## Given text
★ ★ ★ ★ ★ ★ ★
What makes the DC33 strike a tough nut to crack
The union’s demand would raise DC33’s annual salary after three years to $53,251. The city’s offer would raise the average salary to $50,143.

As a matter of personal orientation, I am reflexively pro-union.
My father was a union organizer, and became president of an Amalgamated Clothing Workers of America local. He was devoted to the welfare of his members, mostly minority women.
I joined The Newspaper Guild at my first journalism job in 1959 in New York, became an activist in that union in Philadelphia 13 years later and helped lead two strikes against our owner.
So my starting point is, I am with the union.
Having stated my bias, I then look at the facts — taking into account what the workers earn, how much they want, and the city’s ability to pay.
Before getting to the present, it helps to understand the past. District Council 33 has grievances going all the way back to Ed Rendell’s mayoralty, when he used the city financial crisis to blackjack concessions out of municipal unions, including DC33. That’s 30 years ago and they’re still pissed.
★ ★ ★ ★ ★ ★ ★
Extracted data entries:
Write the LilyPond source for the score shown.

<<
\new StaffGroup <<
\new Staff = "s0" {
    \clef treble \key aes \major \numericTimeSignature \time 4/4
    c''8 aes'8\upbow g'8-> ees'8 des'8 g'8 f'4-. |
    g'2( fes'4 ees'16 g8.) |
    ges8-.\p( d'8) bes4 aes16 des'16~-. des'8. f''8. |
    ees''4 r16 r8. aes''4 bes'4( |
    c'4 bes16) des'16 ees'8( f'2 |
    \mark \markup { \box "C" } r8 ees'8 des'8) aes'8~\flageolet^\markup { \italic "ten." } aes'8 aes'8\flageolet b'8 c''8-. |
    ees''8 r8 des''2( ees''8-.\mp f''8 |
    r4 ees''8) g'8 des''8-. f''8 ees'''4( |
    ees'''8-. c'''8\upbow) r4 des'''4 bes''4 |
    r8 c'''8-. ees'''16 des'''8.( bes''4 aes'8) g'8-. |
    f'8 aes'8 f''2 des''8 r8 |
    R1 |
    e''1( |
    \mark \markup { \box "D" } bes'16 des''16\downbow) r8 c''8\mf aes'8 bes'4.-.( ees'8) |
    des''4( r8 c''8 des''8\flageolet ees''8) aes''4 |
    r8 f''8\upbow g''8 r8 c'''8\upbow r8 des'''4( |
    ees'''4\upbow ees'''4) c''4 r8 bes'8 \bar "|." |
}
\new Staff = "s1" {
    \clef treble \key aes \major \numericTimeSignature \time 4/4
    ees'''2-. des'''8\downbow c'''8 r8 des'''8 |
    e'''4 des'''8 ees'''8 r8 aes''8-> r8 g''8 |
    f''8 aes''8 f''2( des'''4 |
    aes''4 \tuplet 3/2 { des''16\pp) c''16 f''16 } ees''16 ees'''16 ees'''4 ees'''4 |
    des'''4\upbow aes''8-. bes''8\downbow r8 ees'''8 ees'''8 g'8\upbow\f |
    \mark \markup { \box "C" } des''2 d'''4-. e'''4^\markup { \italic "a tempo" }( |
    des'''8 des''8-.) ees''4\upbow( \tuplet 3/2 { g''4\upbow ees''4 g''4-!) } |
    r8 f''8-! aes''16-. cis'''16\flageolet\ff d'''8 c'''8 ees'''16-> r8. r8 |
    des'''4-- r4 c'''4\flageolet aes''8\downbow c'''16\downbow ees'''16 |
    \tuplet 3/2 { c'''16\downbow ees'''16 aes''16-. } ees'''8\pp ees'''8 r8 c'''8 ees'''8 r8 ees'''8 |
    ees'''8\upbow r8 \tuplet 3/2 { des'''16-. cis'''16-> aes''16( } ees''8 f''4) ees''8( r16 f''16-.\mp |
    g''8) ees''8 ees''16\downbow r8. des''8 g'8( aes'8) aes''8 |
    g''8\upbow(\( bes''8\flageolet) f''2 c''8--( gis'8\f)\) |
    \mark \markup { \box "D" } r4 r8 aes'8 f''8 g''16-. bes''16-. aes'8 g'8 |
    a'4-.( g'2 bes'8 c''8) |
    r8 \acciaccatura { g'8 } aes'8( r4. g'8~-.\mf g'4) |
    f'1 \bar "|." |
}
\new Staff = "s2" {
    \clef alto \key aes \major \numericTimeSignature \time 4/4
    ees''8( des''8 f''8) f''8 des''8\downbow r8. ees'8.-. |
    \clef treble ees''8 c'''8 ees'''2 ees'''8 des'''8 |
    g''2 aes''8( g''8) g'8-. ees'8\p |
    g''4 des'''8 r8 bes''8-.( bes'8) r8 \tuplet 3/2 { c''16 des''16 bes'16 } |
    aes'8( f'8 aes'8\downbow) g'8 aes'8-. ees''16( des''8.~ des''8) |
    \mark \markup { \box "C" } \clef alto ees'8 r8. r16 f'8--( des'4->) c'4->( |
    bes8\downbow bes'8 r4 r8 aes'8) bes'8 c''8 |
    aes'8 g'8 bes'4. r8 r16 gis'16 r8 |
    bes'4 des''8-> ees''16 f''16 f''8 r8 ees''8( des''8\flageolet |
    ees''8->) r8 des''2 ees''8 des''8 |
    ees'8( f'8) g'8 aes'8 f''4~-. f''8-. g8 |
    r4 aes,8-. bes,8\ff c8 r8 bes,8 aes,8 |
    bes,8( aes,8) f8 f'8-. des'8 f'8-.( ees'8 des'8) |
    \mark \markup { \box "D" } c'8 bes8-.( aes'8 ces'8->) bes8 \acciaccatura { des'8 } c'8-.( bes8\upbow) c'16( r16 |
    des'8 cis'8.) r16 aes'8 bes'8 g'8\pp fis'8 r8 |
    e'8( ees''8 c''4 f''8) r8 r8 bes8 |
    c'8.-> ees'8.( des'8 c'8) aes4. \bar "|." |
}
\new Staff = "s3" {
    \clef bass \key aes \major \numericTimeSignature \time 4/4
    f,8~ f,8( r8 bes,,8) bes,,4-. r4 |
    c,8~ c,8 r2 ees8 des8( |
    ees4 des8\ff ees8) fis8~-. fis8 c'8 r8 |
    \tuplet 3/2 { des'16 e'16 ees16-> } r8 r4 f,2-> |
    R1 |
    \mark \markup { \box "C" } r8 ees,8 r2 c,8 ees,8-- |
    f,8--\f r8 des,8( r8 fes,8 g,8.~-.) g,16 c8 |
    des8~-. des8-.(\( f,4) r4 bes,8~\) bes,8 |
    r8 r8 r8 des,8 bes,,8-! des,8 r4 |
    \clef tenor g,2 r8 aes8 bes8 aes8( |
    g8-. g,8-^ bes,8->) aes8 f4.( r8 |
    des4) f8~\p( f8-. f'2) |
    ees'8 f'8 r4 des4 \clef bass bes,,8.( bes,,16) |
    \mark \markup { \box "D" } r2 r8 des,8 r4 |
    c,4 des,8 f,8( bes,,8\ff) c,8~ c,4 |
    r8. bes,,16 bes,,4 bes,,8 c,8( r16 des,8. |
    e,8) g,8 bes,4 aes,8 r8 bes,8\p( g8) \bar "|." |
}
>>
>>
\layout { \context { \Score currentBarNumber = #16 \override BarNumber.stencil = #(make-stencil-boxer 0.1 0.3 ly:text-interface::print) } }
★ ★ ★ ★ ★ ★ ★
## Actions to take
(a) In the text on the DC33 strike, what average salary would the city's offer produce?
(b) Continue the text on the DC33 strike from its final sentence.

## Responses to the exercise
(a) The city's offer would raise the average salary to $50,143.

(b)
I often complain about the Inquirer’s one-sided reporting, but in this case (my Daily News colleague) Sean Collins Walsh’s reporting goes back 30 years and meticulously walks readers through both backroom city politics, and internal warfare within the union.
It is a terrific piece of reporting, and I hope you are not stopped by a paywall.
In a nutshell, DC33 feels screwed by most establishment Democrats, and that’s why it endorsed outsider Jeff Brown for mayor in 2023, creating antagonism with Mayor Cherelle Parker.
For her part, in a fiery news conference, Parker bellowed, “You can call me a one-term mayor. . . But I will not put the fiscal stability of the city of Philadelphia in jeopardy for no one.”
As to the one-term mayor, no incumbent has ever been denied re-election since the Home Rule Charter was adopted in 1951. Wilson Goode bombed a neighborhood and got re-elected. While this is a crisis for Parker, she is in no real danger.
The real skunk at the garden party, according to a trusted source, is the city’s lead negotiator, Chief Deputy Mayor Sincere Harris, who has never negotiated a contract and has pissed off DC33.
As of Sunday afternoon, the city was offering a three-year contract with annual raises of no more than 3%. The union is demanding a four-year contract with annual raises of 5%, down from an initial ask of 8%, which was, really, completely unrealistic.
But in negotiations, unions always open with an ask for pie in the sky. And management opens with a skinflint offer, and crying poverty.
Can we look at some facts, using Inquirer’s numbers?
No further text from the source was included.